What inspired you to get into the security industry?
It's a funny thing. My brother is a lieutenant in a police force in New Jersey, and I've always looked up to him. When I got out of college with a criminal justice degree, there was a fork in the road. I was accepted into the NYPD Academy and also applied for a few jobs. My brother convinced me to go private. To be honest, back then pay was more intriguing on the private security side. I don't listen to my brother too often, but this time I did. I got a start in the LP field at Ralph Lauren.
If you could have any technology you wanted, without regard to budget, what would it be?
Everybody has iPhones and iPads and wants instant access, to have information at their fingertips and be able to see what the cameras are seeing. And they should. We're working (now) on getting everyone connected. For us, technology can be used for store planning and shouldn't be looked at as just a security-minded platform.
What's your biggest physical security challenge today, and what do you think it will be five years from now?

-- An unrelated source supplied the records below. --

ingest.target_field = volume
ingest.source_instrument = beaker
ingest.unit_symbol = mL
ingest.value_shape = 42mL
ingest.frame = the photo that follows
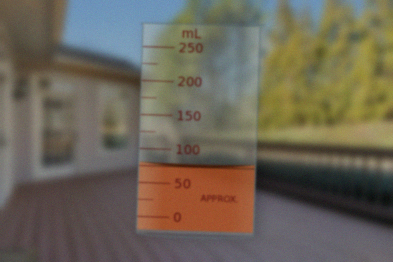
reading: 75mL
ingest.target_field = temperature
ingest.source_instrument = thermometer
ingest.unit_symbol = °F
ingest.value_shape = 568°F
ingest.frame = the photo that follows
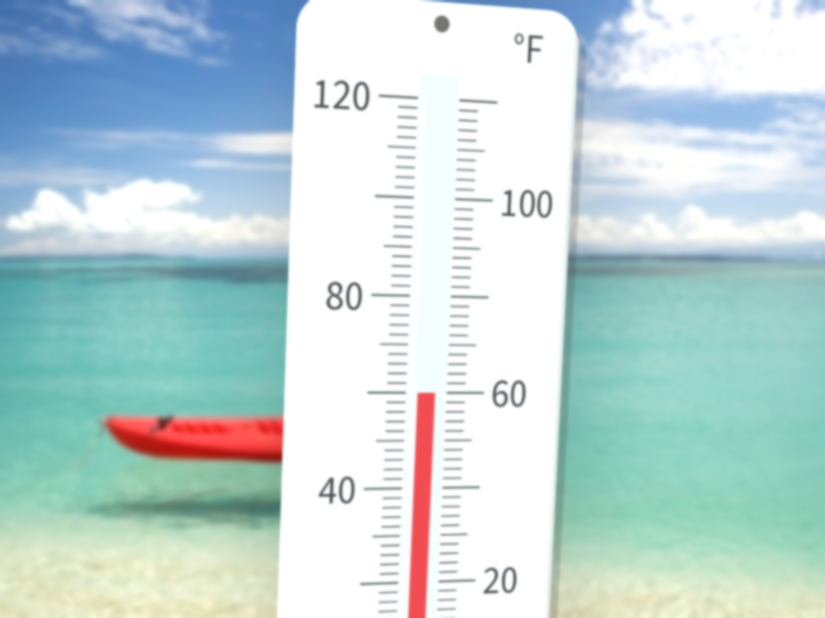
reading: 60°F
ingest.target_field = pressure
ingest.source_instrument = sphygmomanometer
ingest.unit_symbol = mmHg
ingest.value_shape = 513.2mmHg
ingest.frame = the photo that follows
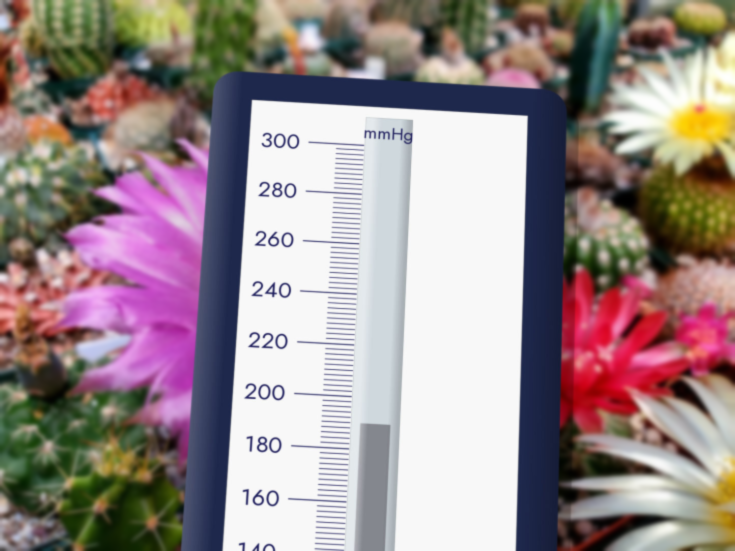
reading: 190mmHg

Because of our value and brand recognition, we are a target of burglaries. We need to work on hardening our targets, especially in high crime locations. Because of our brand, everything is image, you can't just stick any type of camera in a store. The brand manager tells me what the camera has to look like, and we have to get the aesthetics right while still not compromising safety. There are no specified cookie-cutter answers. But because technology (equipment) is getting smaller and smaller, that'll be easier for us to figure out, design-wise, in five years. Five years from now, criminals will still be coming in to steal, whether it's in the day or the night. So how do we protect our product and keep the bad guys out?